Enterprises in Southeast Asia (SEA) continue to face a wave of ransomware attacks that increased sharply in 2024. According to the latest report from Kaspersky, over the past year, the region has recorded an average of 400 cyber blackmail attacks per day.
X-ray, as the name suggests, is a type of malware designed to lock access to the system or encrypt data, forcing victims to pay a fee to regain control. This form of attack is not only targeting individuals but is also increasingly popular in the business environment.
As of January to December 2024, Kaspersky's enterprise security solutions detected and blocked a total of 135,274 ransomware attacks targeting organizations in Southeast Asia.
Enterprises in Indonesia recorded the highest number of ransomware attacks in the region with 57,554 attacks. Followed by Vietnam (29,282) and the Philippines (21,629).
Notably, Malaysia saw a spike in the number of ransomware attacks, up 153% year-on-year, from 4,982 in 2023 to 12,643 in 2024, according to Kaspersky statistics.
In 2024, Southeast Asia witnessed many serious ransomware attacks, targeting key targets such as national data centers, postal service providers, government portals for foreign workers and the retail industry.

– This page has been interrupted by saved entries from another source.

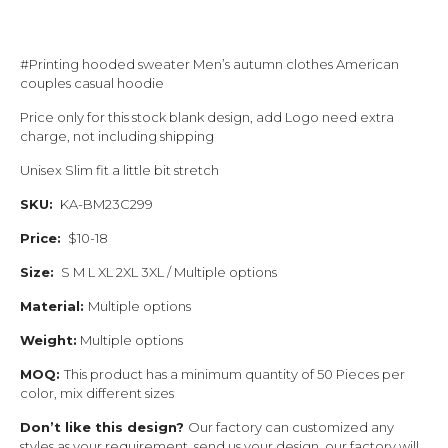
#Printing hooded sweater Men’s autumn clothes American
couples casual hoodie
Price only for this stock blank design, add Logo need extra
charge, not including shipping
Unisex Slim fit a little bit stretch
SKU:
KA-BM23C299
Price:
$10-18
Size:
S M L XL 2XL 3XL / Multiple options
Material:
Multiple options
Weight:
Multiple options
MOQ:
This product has a minimum quantity of 50 Pieces per
color, mix different sizes
Don’t like this design?
Our factory can customized any
styles as your requirement, send us your design, our factory will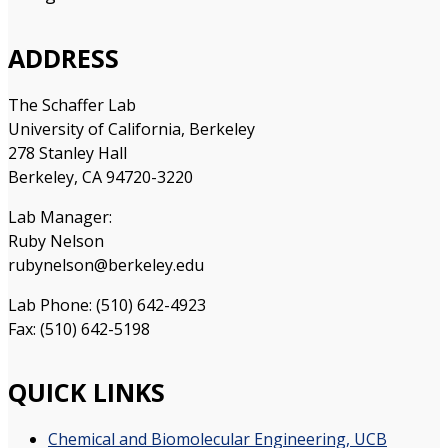
ADDRESS
The Schaffer Lab
University of California, Berkeley
278 Stanley Hall
Berkeley, CA 94720-3220
Lab Manager:
Ruby Nelson
rubynelson@berkeley.edu
Lab Phone: (510) 642-4923
Fax: (510) 642-5198
QUICK LINKS
Chemical and Biomolecular Engineering, UCB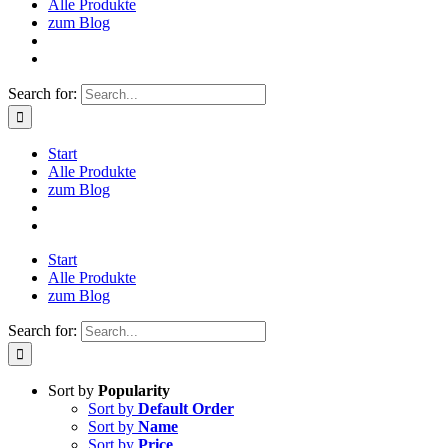
Alle Produkte
zum Blog
Search for:
Start
Alle Produkte
zum Blog
Start
Alle Produkte
zum Blog
Search for:
Sort by
Popularity
Sort by
Default Order
Sort by
Name
Sort by
Price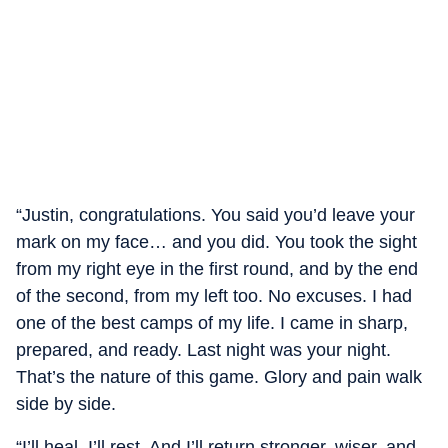
“Justin, congratulations. You said you’d leave your
mark on my face… and you did. You took the sight
from my right eye in the first round, and by the end
of the second, from my left too. No excuses. I had
one of the best camps of my life. I came in sharp,
prepared, and ready. Last night was your night.
That’s the nature of this game. Glory and pain walk
side by side.
“I’ll heal. I’ll rest. And I’ll return stronger, wiser, and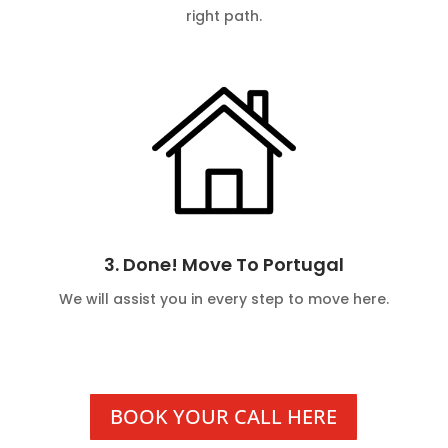
right path.
3. Done! Move To Portugal
We will assist you in every step to move here.
BOOK YOUR CALL HERE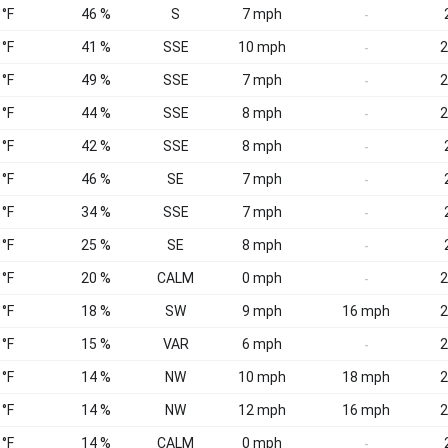
 °F
46 %
S
7 mph
-
 °F
41 %
SSE
10 mph
2
-
 °F
49 %
SSE
7 mph
2
-
 °F
44 %
SSE
8 mph
2
-
 °F
42 %
SSE
8 mph
-
 °F
46 %
SE
7 mph
-
 °F
34 %
SSE
7 mph
-
 °F
25 %
SE
8 mph
-
 °F
20 %
CALM
0 mph
2
-
 °F
18 %
SW
9 mph
16 mph
2
 °F
15 %
VAR
6 mph
2
-
 °F
14 %
NW
10 mph
18 mph
2
 °F
14 %
NW
12 mph
16 mph
2
 °F
14 %
CALM
0 mph
-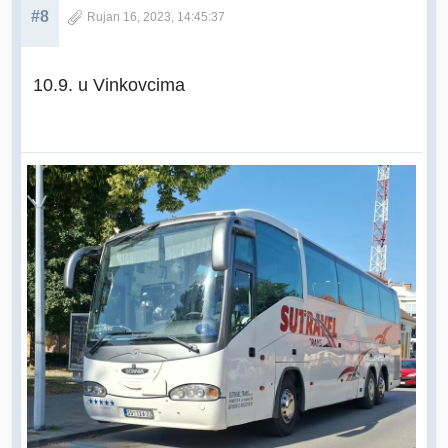
#8
Rujan 16, 2023, 14:45:37
10.9. u Vinkovcima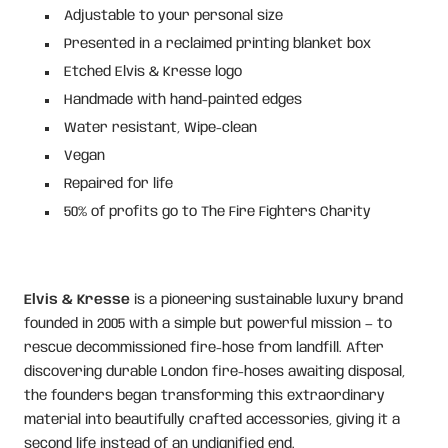
Adjustable to your personal size
Presented in a reclaimed printing blanket box
Etched Elvis & Kresse logo
Handmade with hand-painted edges
Water resistant, Wipe-clean
Vegan
Repaired for life
50% of profits go to The Fire Fighters Charity
Elvis & Kresse
is a pioneering sustainable luxury brand
founded in 2005 with a simple but powerful mission — to
rescue decommissioned fire-hose from landfill. After
discovering durable London fire-hoses awaiting disposal,
the founders began transforming this extraordinary
material into beautifully crafted accessories, giving it a
second life instead of an undignified end.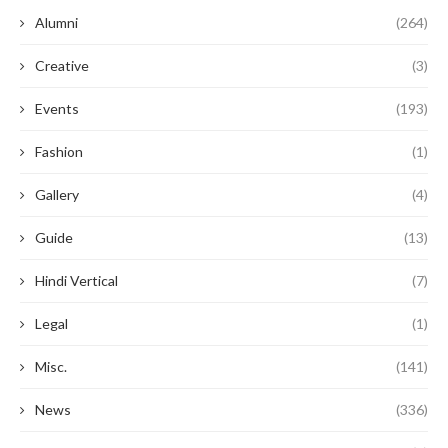
Alumni
(264)
Creative
(3)
Events
(193)
Fashion
(1)
Gallery
(4)
Guide
(13)
Hindi Vertical
(7)
Legal
(1)
Misc.
(141)
News
(336)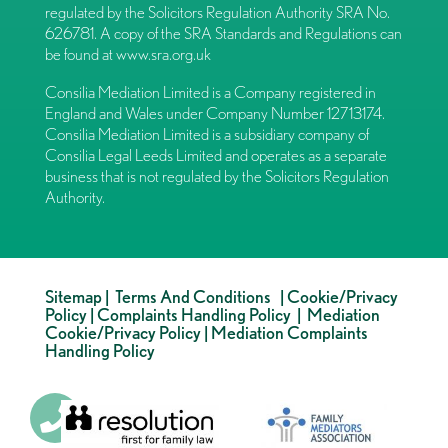
regulated by the Solicitors Regulation Authority SRA No.
626781. A copy of the SRA Standards and Regulations can
be found at
www.sra.org.uk
Consilia Mediation Limited is a Company registered in
England and Wales under Company Number 12713174.
Consilia Mediation Limited is a subsidiary company of
Consilia Legal Leeds Limited and operates as a separate
business that is not regulated by the Solicitors Regulation
Authority.
Sitemap
|
Terms And Conditions
|
Cookie/Privacy
Policy
|
Complaints Handling Policy
|
Mediation
Cookie/Privacy Policy
|
Mediation Complaints
Handling Policy
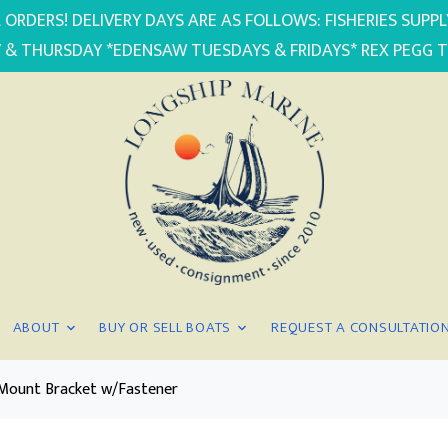
 ORDERS! DELIVERY DAYS ARE AS FOLLOWS: FISHERIES SUP
 & THURSDAY *EDENSAW TUESDAYS & FRIDAYS* REX PEGG 
ABOUT
BUY OR SELL BOATS
REQUEST A CONSULTATIO
r Mount Bracket w/Fastener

With the increasingly sophisticated ransomware attack wave, it shows the cybercriminals deep understanding of cyber infrastructure is increasing, said Adrian Hia, CEO of Asia-Pacific.
That is the wake-up call for the urgency of building a solid cybersecurity system, in the context of cybercriminal groups constantly improving their cyber attack techniques and exploiting even the most seemingly familiar vulnerabilities, Mr. Hia emphasized.
According to recommendations from cybersecurity experts, to minimize the risks of ransomware attacks, individuals and businesses need to prioritize and implement the following cybersecurity measures:
- Equip yourself with powerful and optimally configured security solutions for the system.
- Proactively track and detect threats through cybersecurity solutions such as Managed detection and response (MDR).
- turn off unused gates and services to reduce the attack surface and limit weaknesses in the system.
- Regularly conduct security checks, assessments and periodic vulnerability scans to quickly identify, handle and overcome security weaknesses.
- Organize comprehensive cybersecurity training courses for employees to raise awareness of online threats and equip them with the best cybersecurity precautions.
- Establish and maintain a regular backup of important data, while periodically checking recovery capabilities.
- Use Threat Intelligence to track the latest tactics, techniques and processes (TTPs) used by cybercriminal groups, thereby adjusting the network threat detection mechanism accordingly.
- Carefully monitor newly installed or active software on the system, including legitimate software.